─── QUOTED PASSAGE

Affirmed in part and reversed in part.
Costs to be assessed one-half to appellant and one-half to appellee.
Notes
. This memorandum is only one document but two dates were on the heading.

──────

_INSTRUCTIONS FOR THE TASK_
Please copy the court ruling passage word for word, starting at the words "Affirmed in part" and stopping after "on the heading.". None of the lines that follow have any bearing on this.

─── DATA PROVIDED

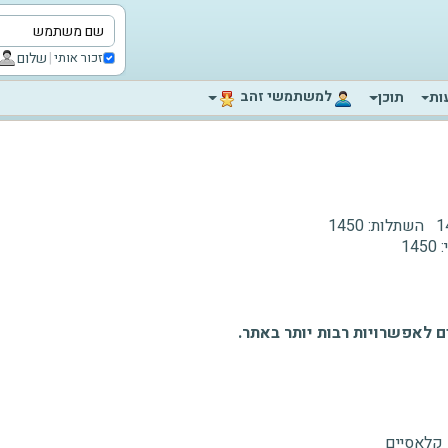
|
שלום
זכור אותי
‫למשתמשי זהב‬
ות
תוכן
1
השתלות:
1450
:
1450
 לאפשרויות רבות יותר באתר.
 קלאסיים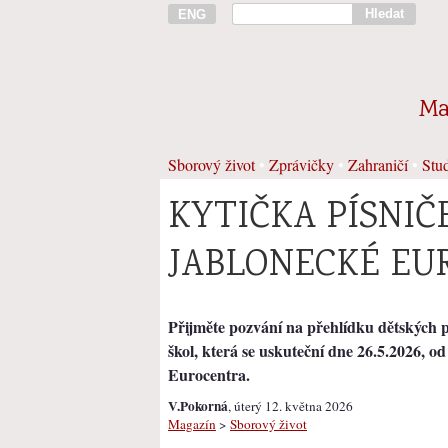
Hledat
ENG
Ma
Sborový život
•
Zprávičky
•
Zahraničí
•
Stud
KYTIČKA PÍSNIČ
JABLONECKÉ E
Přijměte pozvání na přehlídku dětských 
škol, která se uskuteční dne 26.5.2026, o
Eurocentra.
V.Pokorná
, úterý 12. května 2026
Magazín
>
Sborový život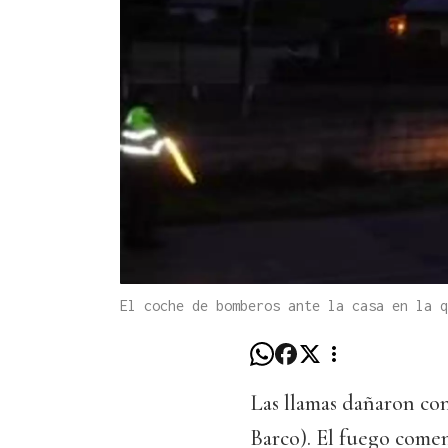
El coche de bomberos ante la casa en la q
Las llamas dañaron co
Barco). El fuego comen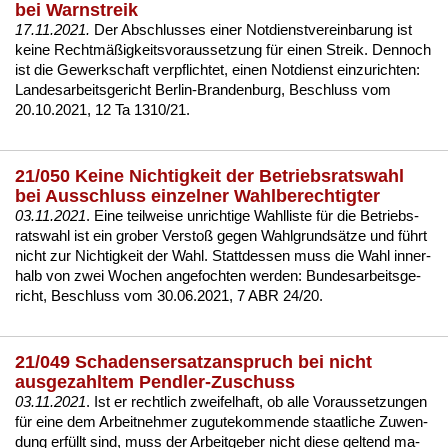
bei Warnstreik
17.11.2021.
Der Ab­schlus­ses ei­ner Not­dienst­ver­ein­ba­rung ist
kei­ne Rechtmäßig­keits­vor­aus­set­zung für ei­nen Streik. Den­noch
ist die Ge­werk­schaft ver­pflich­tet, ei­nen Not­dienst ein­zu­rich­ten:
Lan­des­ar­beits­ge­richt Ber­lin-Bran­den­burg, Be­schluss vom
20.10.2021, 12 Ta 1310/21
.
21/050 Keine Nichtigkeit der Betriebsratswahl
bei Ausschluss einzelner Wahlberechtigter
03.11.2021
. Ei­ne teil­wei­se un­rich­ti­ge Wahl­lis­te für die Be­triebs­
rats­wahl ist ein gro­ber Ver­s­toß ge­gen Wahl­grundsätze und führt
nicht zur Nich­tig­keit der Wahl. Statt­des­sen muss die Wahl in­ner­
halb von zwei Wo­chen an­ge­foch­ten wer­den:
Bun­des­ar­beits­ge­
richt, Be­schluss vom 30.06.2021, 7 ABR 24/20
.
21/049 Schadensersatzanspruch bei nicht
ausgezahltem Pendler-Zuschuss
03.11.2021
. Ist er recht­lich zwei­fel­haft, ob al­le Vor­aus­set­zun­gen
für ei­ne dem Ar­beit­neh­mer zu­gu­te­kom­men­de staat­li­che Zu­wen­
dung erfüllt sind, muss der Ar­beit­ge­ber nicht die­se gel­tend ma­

──────

_OUTPUT OF THE EXERCISE_
Affirmed in part and reversed in part.
Costs to be assessed one-half to appellant and one-half to appellee.
Notes
. This memorandum is only one document but two dates were on the heading.